[REQUIRED WORK] For the records that follow, please set down exactly the lines between the one holding "Q. And I also" and the one holding "A. Kind of an", inclusive, and only those.

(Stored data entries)

##############################

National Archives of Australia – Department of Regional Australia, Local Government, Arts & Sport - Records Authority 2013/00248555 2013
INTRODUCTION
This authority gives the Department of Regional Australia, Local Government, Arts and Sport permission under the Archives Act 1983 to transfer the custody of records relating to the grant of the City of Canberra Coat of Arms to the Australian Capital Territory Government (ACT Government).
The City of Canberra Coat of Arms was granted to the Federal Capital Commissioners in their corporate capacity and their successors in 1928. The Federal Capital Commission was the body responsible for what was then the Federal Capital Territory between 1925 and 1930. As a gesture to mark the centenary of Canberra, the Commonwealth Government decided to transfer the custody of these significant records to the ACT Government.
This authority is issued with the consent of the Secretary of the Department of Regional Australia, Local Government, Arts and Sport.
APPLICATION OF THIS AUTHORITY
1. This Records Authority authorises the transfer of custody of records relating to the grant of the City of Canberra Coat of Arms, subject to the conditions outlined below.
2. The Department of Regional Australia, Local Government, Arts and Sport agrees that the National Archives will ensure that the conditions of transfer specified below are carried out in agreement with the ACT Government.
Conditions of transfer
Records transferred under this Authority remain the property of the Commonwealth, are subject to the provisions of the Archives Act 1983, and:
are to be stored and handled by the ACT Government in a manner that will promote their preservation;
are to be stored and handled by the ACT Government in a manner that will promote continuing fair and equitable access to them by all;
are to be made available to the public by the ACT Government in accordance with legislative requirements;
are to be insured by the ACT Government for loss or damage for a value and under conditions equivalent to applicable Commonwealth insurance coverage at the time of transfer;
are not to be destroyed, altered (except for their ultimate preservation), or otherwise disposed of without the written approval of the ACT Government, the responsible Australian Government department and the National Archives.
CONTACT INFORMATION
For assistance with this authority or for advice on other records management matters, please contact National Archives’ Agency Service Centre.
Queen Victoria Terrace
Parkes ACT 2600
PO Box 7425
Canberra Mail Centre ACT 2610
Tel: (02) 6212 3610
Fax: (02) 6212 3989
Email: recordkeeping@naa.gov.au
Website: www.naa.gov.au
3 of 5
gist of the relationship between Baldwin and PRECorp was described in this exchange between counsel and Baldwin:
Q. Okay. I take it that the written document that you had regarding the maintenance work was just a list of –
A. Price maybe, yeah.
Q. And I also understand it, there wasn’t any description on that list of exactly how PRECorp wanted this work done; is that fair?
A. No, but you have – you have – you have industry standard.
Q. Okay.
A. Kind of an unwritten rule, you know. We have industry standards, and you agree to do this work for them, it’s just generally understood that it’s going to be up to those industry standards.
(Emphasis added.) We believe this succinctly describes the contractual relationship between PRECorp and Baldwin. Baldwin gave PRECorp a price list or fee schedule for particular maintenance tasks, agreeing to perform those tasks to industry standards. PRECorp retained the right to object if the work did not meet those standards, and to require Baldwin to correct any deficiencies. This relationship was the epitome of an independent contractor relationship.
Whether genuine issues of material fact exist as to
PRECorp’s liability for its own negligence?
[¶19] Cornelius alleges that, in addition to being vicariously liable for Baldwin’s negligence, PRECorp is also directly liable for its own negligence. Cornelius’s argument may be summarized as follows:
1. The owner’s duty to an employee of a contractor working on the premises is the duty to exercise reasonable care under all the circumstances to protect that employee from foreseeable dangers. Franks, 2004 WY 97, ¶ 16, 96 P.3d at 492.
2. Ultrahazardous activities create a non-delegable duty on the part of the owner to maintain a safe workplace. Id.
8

##############################

[RESPONSE FOR THIS EXERCISE]
Q. And I also understand it, there wasn’t any description on that list of exactly how PRECorp wanted this work done; is that fair?
A. No, but you have – you have – you have industry standard.
Q. Okay.
A. Kind of an unwritten rule, you know. We have industry standards, and you agree to do this work for them, it’s just generally understood that it’s going to be up to those industry standards.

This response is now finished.